Attorneys defend ex-youth pastor in sex abuse case

US

SAN JOSE — A well-known nonprofit director charged with sexually abusing a girl during his previous career as a youth pastor is arguing his innocence ahead of a bail hearing that will decide whether he will have to litigate his case from behind bars.

Brett Bymaster, 47, of San Jose, was arrested April 11, 2024 in connection with sexual abuse charges filed against him based on allegations that he abused a girl under his supervision when he was a youth pastor at The River church in San Jose between 2014 and 2019, authorities say. (San Jose Police Dept.) 

Brett Bymaster was being held Thursday without bail in the Elmwood men’s jail after being charged last week with six felony counts of lewd and lascivious acts with a minor between 2014 and 2019, beginning when the reported victim was 8 years old through when she was 14 years old.

Bymaster is scheduled to return to court Friday, when his attorneys are expected to request reduced bail and supervised release conditions. His bail was initially set at $400,000 before being revoked at his arraignment last week.

Prosecutors plan to ask a judge that Bymaster continue to be held in jail without bail, a status reserved for defendants deemed to be a significant safety or flight risk.

Defense attorneys Renee Hessling and Dana Fite say they plan to call attention to Bymaster’s ties to the community and public service to convince a judge he can be safely released. But in a departure from typical practice, they also intend to use this early stage of the case to aggressively challenge the substance of the criminal charges.

They contend that previous church probes into Bymaster did not produce any results resembling the charges he faces now, and that the criminal case is part of lengthy effort by The River church — where he once led a youth ministry — to discredit and embarrass him.

“Our position is that records demonstrate a longstanding campaign by The River church and other individuals to destroy our client, his career, and his reputation, and they have tried over and over again,” Hessling said in an interview. “This is their newest and latest attempt to do that. They are trying to weaponize law enforcement to achieve their goal.”

Hessling and Fite pointed to a portion of a San Jose police report in which former teen congregants attributed a “porn addiction” and references to sex and masturbation to Bymaster — claims that helped form the basis of an alleged pattern of abuse. The attorneys say that account was drained of important context; namely, that Bymaster was following a church-approved curriculum on how to broach those topics and promote abstinence from sex and consuming sexually explicit materials.

The criminal charges are borne from parallel investigations by the San Jose Police Department and San Jose-based The River church, which employed Bymaster to lead its youth ministry during the time period covered by the criminal allegations. The police investigation was launched around the same time the church announced in late January it was commissioning an independent investigation into a series of sexual abuse claims against Bymaster. The church admitted that those allegations had been overlooked by a prior church probe into Bymaster’s leadership.

The woman whose claims are the basis of the felony charges contacted police earlier this year to report that Bymaster molested her multiple times over a span of about six years, and that an encounter when she was 14 spurred her to attempt suicide. She is not being identified by this news organization because she is a reported sexual assault victim.

When The River church announced its new investigation, it stated that a 2021 church inquiry into Bymaster did not address allegations of sexual misconduct. The earlier probe had concluded he “was a toxic leader who was spiritually abusive towards many of the students, volunteers and staff” and was poorly supervised by the church.

The church also stated that the inquiry excluded “some students who did not feel safe to share freely” with the Rev.
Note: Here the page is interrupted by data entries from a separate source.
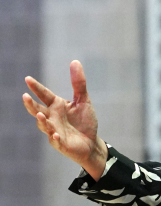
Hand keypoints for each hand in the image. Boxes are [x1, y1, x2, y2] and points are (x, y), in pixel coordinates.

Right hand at [22, 60, 107, 179]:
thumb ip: (78, 83)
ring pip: (44, 125)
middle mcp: (52, 117)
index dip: (36, 87)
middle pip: (37, 110)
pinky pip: (56, 142)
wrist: (91, 143)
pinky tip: (56, 135)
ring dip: (41, 121)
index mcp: (56, 105)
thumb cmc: (85, 121)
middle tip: (25, 96)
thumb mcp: (83, 100)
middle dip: (30, 105)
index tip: (28, 79)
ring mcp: (54, 131)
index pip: (44, 94)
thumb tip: (75, 61)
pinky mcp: (61, 144)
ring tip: (40, 115)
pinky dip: (55, 138)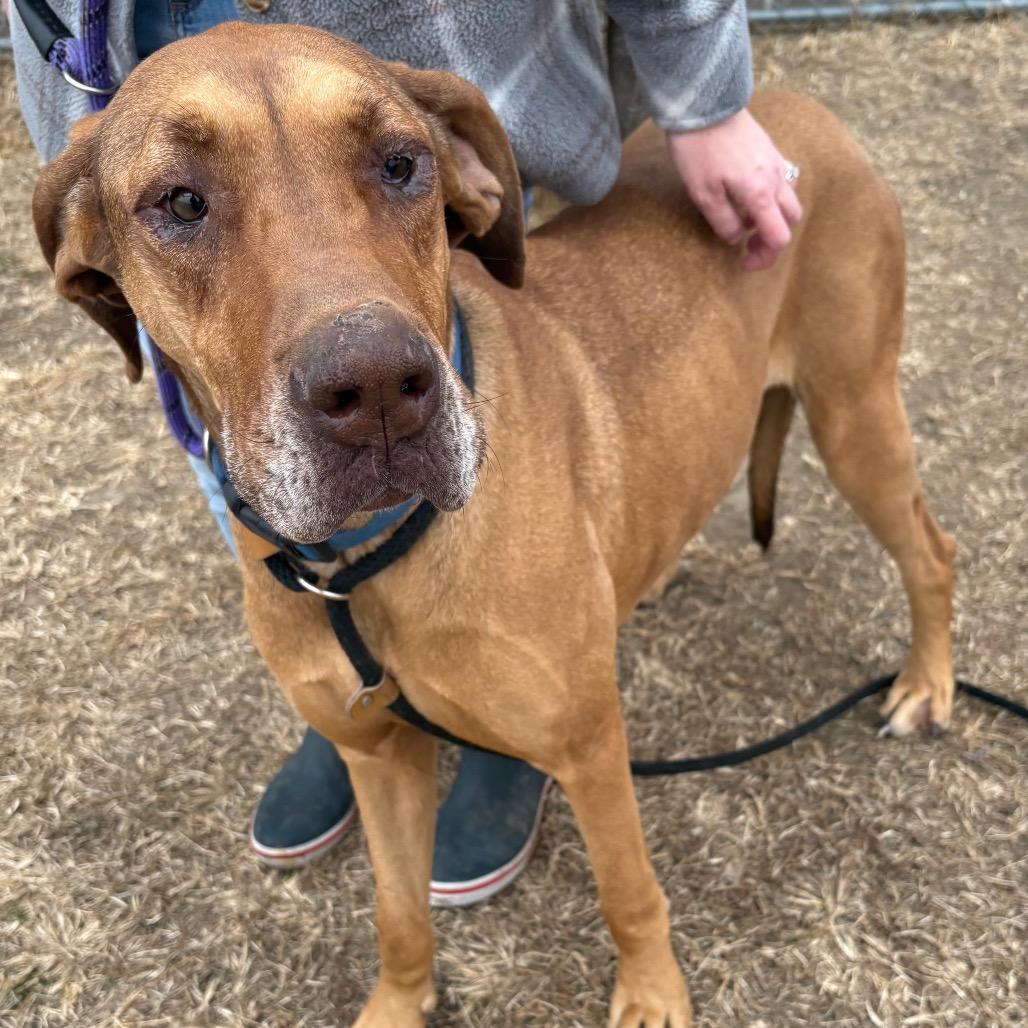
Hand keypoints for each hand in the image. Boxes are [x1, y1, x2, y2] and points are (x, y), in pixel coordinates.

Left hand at [667, 108, 802, 270]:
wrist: (704, 102)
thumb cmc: (699, 150)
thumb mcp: (703, 195)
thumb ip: (723, 222)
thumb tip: (737, 237)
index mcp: (761, 194)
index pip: (779, 237)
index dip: (764, 257)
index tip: (743, 262)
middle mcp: (776, 179)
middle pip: (791, 220)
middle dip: (773, 239)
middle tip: (747, 245)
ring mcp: (776, 161)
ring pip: (790, 199)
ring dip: (775, 217)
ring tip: (748, 220)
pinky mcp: (769, 149)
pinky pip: (784, 179)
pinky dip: (774, 195)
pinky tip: (751, 195)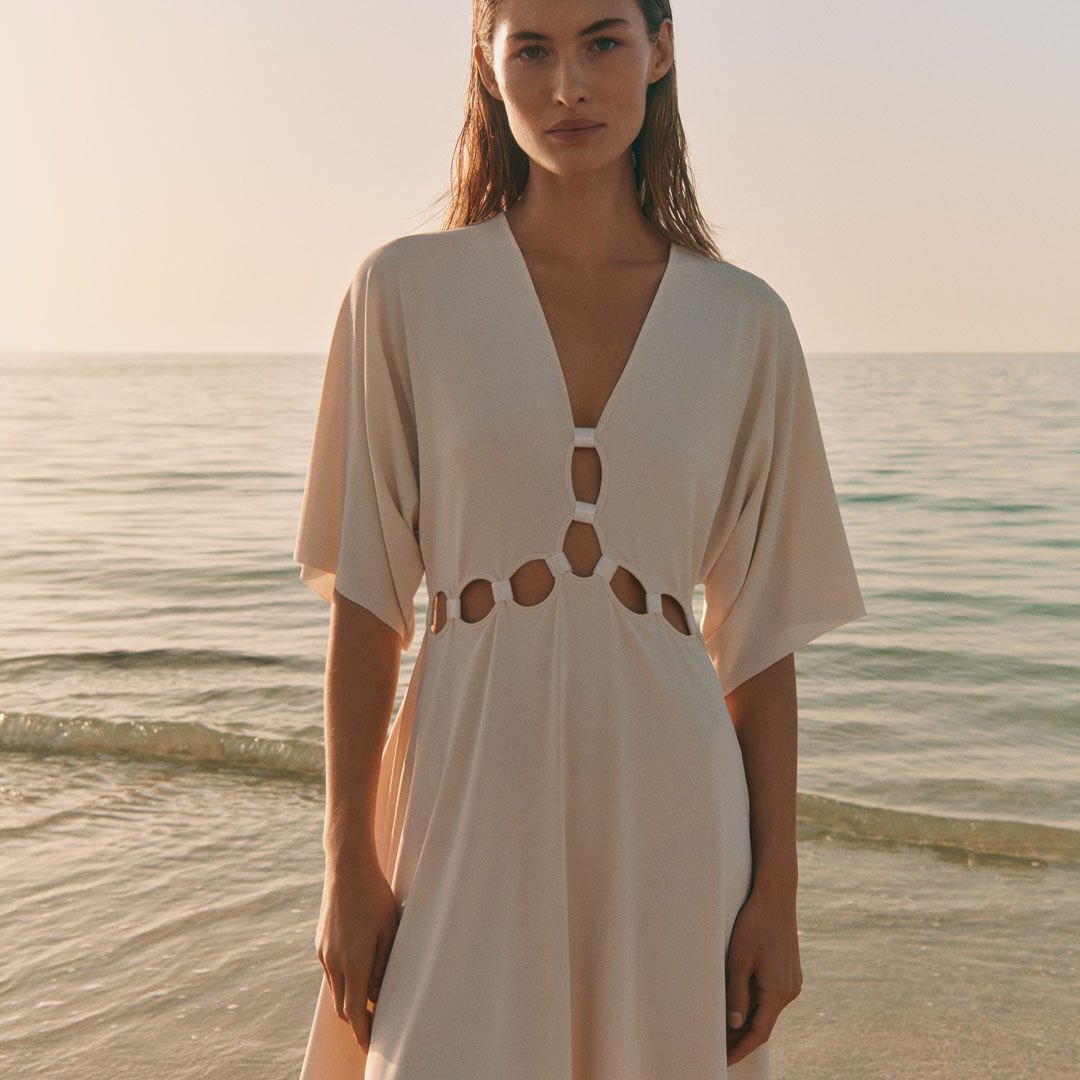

Theresa Marks, who conducted the investigation.

Nine parents representing five church families co-signed the new iniquiry but also lamented that they were misled by the church into believing that the full scope of the allegations against Bymaster and his oversight of their children had been examined.

Hessling and Fite assert that the church revived its scrutiny of Bymaster expressly because its past attempts to vilify him were unsuccessful. They also question the circumstances in which Doe’s sexual assault allegations surfaced, which the police report states initially occurred while she was undergoing eye movement and desensitization and reprocessing (EDMR) therapy.